[INSTRUCTION] Update the rows below by changing every "шт" to "pcs", with nothing else altered, and give back the text only, leaving out the pictures.

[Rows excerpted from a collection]
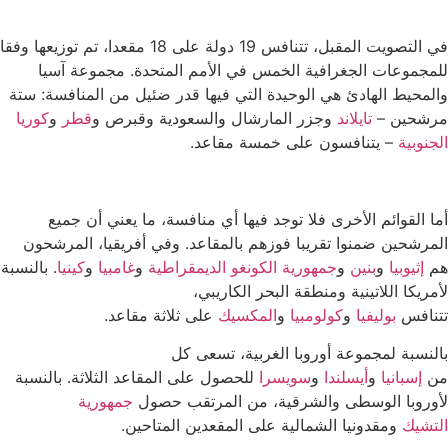
في التصويت المقبل، تتنافس 19 دولة على 18 مقعدا، تم توزيعها وفقا
للمجموعات الجغرافية الخمس في الأمم المتحدة. مجموعة آسيا
والمحيط الهادئ هي الوحيدة التي فيها قدر ضئيل من المنافسة: ستة
مرشحين –
تايلاند
وجزر المارشال والسعودية وقبرص و
قطر
و
كوريا
الجنوبية
– يتنافسون على خمسة مقاعد.
أما القوائم الأخرى فلا توجد فيها أي منافسة، ما يعني أن جميع
المرشحين ضمنوا تقريبا فوزهم بالمقاعد. وفي أفريقيا، المرشحون
هم
إثيوبيا
و
بنين
و
جمهورية الكونغو الديمقراطية
و
غامبيا
و
كينيا
. بالنسبة
لأمريكا اللاتينية ومنطقة البحر الكاريبي،
تتنافس
بوليفيا
و
كولومبيا
و
المكسيك
على ثلاثة مقاعد.
بالنسبة لمجموعة أوروبا الغربية، تسعى كل
من
إسبانيا
و
أيسلندا
و
سويسرا
للحصول على المقاعد الثلاثة. بالنسبة
لأوروبا الوسطى والشرقية، من المرتقب حصول
جمهورية
التشيك
ومقدونيا الشمالية على المقعدين المتاحين.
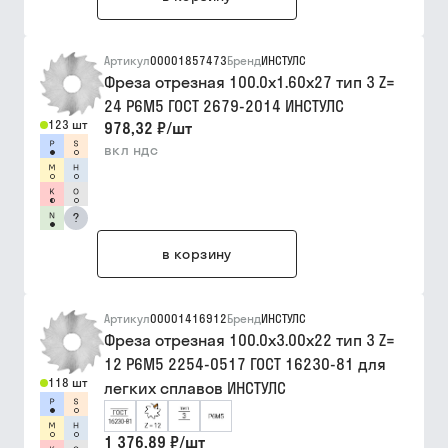
Артикул
00001857473
Бренд
ИНСТУЛС
Фреза отрезная 100.0х1.60х27 тип 3 Z=
24 Р6М5 ГОСТ 2679-2014 ИНСТУЛС
123 шт
978,32 ₽
/
шт
вкл ндс
?
в корзину
Артикул
00001416912
Бренд
ИНСТУЛС
Фреза отрезная 100.0х3.00х22 тип 3 Z=
12 Р6М5 2254-0517 ГОСТ 16230-81 для
118 шт
легких сплавов ИНСТУЛС
1 376,89 ₽
/
шт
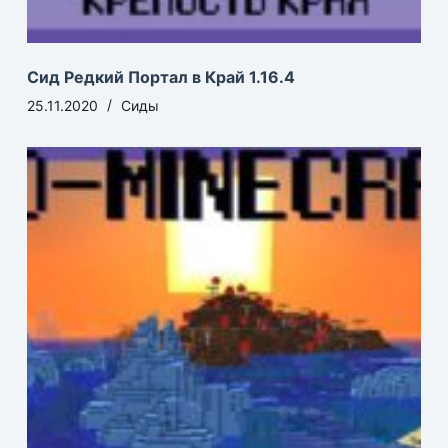
Сид Редкий Портал в Край 1.16.4
25.11.2020
Сиды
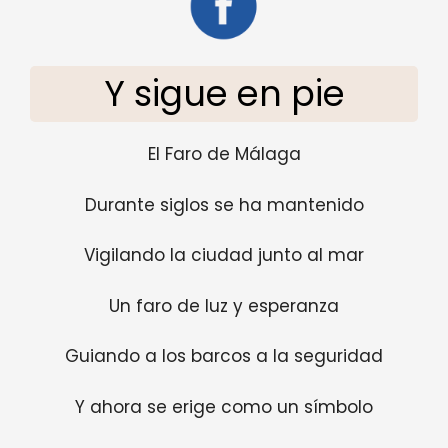
Y sigue en pie
El Faro de Málaga
Durante siglos se ha mantenido
Vigilando la ciudad junto al mar
Un faro de luz y esperanza
Guiando a los barcos a la seguridad
Y ahora se erige como un símbolo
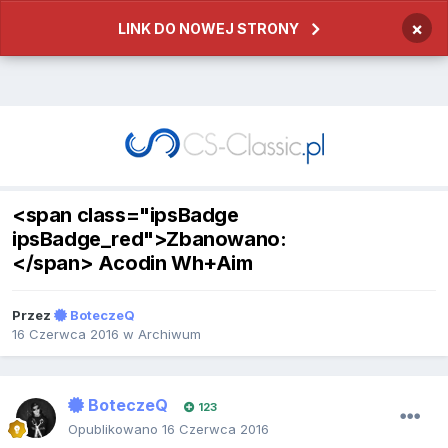
×
LINK DO NOWEJ STRONY
<span class="ipsBadge
ipsBadge_red">Zbanowano:
</span> Acodin Wh+Aim
Przez
BoteczeQ
16 Czerwca 2016
w
Archiwum
BoteczeQ
123
Opublikowano
16 Czerwca 2016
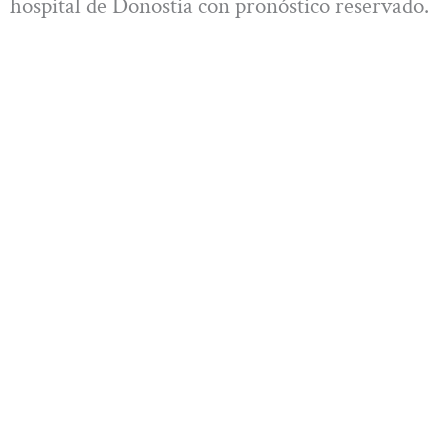
hospital de Donostia con pronóstico reservado.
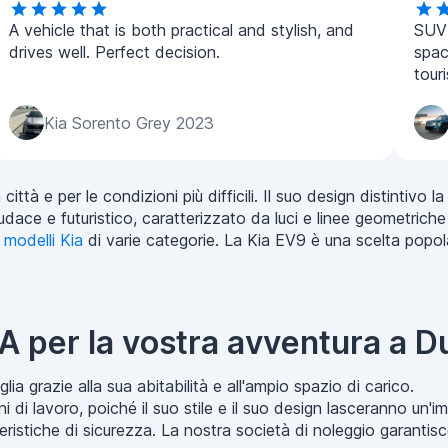
A vehicle that is both practical and stylish, and
SUV 
drives well. Perfect decision.
spac
tour
Kia Sorento Grey 2023
ittà e per le condizioni più difficili. Il suo design distintivo 
udace e futuristico, caratterizzato da luci e linee geometriche 
i
modelli Kia
di varie categorie. La Kia EV9 è una scelta popolar
A per la vostra avventura a D
ia grazie alla sua abitabilità e all'ampio spazio di carico.
i di lavoro, poiché il suo stile e il suo design lasceranno un'im
istiche di sicurezza. La nostra società di noleggio garantisce c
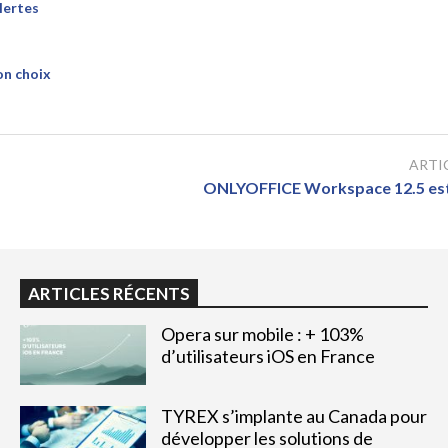
lertes
on choix
ARTI
ONLYOFFICE Workspace 12.5 est
ARTICLES RÉCENTS
Opera sur mobile : + 103%
d’utilisateurs iOS en France
TYREX s’implante au Canada pour
développer les solutions de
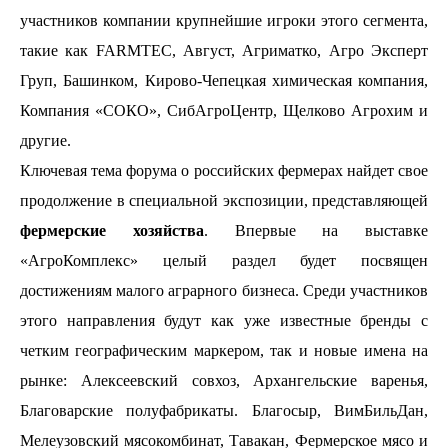
участников компании крупнейшие игроки этого сегмента,
такие как FARMTEC, Август, Агриматко, Агро Эксперт
Груп, Башинком, Кирово-Чепецкая химическая компания,
Компания «СОКО», СибАгроЦентр, Щелково Агрохим и
другие.
Ключевая тема форума о российских фермерах найдет свое
продолжение в специальной экспозиции, представляющей
фермерские хозяйства
. Впервые на выставке
«АгроКомплекс» целый раздел будет посвящен
достижениям малого аграрного бизнеса. Среди участников
этого направления будут как уже известные бренды с
четким географическим маркером, так и новые имена на
рынке: Алексеевский совхоз, Архангельские варенья,
Благоварские полуфабрикаты. Благосыр, ВимБильДан,
Мелеузовский мясокомбинат, Тавакан, Фермерское мясо и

[RESPONSE TO THIS EXERCISE]
في التصويت المقبل، تتنافس 19 دولة على 18 مقعدا، تم توزيعها وفقا
للمجموعات الجغرافية الخمس في الأمم المتحدة. مجموعة آسيا
والمحيط الهادئ هي الوحيدة التي فيها قدر ضئيل من المنافسة: ستة
مرشحين –
تايلاند
وجزر المارشال والسعودية وقبرص و
قطر
و
كوريا
الجنوبية
– يتنافسون على خمسة مقاعد.
أما القوائم الأخرى فلا توجد فيها أي منافسة، ما يعني أن جميع
المرشحين ضمنوا تقريبا فوزهم بالمقاعد. وفي أفريقيا، المرشحون
هم
إثيوبيا
و
بنين
و
جمهورية الكونغو الديمقراطية
و
غامبيا
و
كينيا
. بالنسبة
لأمريكا اللاتينية ومنطقة البحر الكاريبي،
تتنافس
بوليفيا
و
كولومبيا
و
المكسيك
على ثلاثة مقاعد.
بالنسبة لمجموعة أوروبا الغربية، تسعى كل
من
إسبانيا
و
أيسلندا
و
سويسرا
للحصول على المقاعد الثلاثة. بالنسبة
لأوروبا الوسطى والشرقية، من المرتقب حصول
جمهورية
التشيك
ومقدونيا الشمالية على المقعدين المتاحين.
Артикул
00001857473
Бренд
ИНСТУЛС
Фреза отрезная 100.0х1.60х27 тип 3 Z=
24 Р6М5 ГОСТ 2679-2014 ИНСТУЛС
123 pcs
978,32 ₽
/
pcs
вкл ндс
?
в корзину
Артикул
00001416912
Бренд
ИНСТУЛС
Фреза отрезная 100.0х3.00х22 тип 3 Z=
12 Р6М5 2254-0517 ГОСТ 16230-81 для
118 pcs
легких сплавов ИНСТУЛС
1 376,89 ₽
/
pcs
Сид Редкий Портал в Край 1.16.4
25.11.2020
Сиды
Y sigue en pie
El Faro de Málaga
Durante siglos se ha mantenido
Vigilando la ciudad junto al mar
Un faro de luz y esperanza
Guiando a los barcos a la seguridad
Y ahora se erige como un símbolo
×
LINK DO NOWEJ STRONY
<span class="ipsBadge
ipsBadge_red">Zbanowano:
</span> Acodin Wh+Aim
Przez
BoteczeQ
16 Czerwca 2016
w
Archiwum
BoteczeQ
123
Opublikowano
16 Czerwca 2016
hospital de Donostia con pronóstico reservado.
A vehicle that is both practical and stylish, and
SUV 
drives well. Perfect decision.
spac
tour
Kia Sorento Grey 2023
ittà e per le condizioni più difficili. Il suo design distintivo 
udace e futuristico, caratterizzato da luci e linee geometriche 
i
modelli Kia
di varie categorie. La Kia EV9 è una scelta popolar
A per la vostra avventura a D
ia grazie alla sua abitabilità e all'ampio spazio di carico.
i di lavoro, poiché il suo stile e il suo design lasceranno un'im
istiche di sicurezza. La nostra società di noleggio garantisce c
lertes
on choix
ARTI
ONLYOFFICE Workspace 12.5 est
ARTICLES RÉCENTS
Opera sur mobile : + 103%
d’utilisateurs iOS en France
TYREX s’implante au Canada pour
développer les solutions de
участников компании крупнейшие игроки этого сегмента,
такие как FARMTEC, Август, Агриматко, Агро Эксперт
Груп, Башинком, Кирово-Чепецкая химическая компания,
Компания «СОКО», СибАгроЦентр, Щелково Агрохим и
другие.
Ключевая тема форума о российских фермерах найдет свое
продолжение в специальной экспозиции, представляющей
фермерские хозяйства
. Впервые на выставке
«АгроКомплекс» целый раздел будет посвящен
достижениям малого аграрного бизнеса. Среди участников
этого направления будут как уже известные бренды с
четким географическим маркером, так и новые имена на
рынке: Алексеевский совхоз, Архангельские варенья,
Благоварские полуфабрикаты. Благосыр, ВимБильДан,
Мелеузовский мясокомбинат, Тавакан, Фермерское мясо и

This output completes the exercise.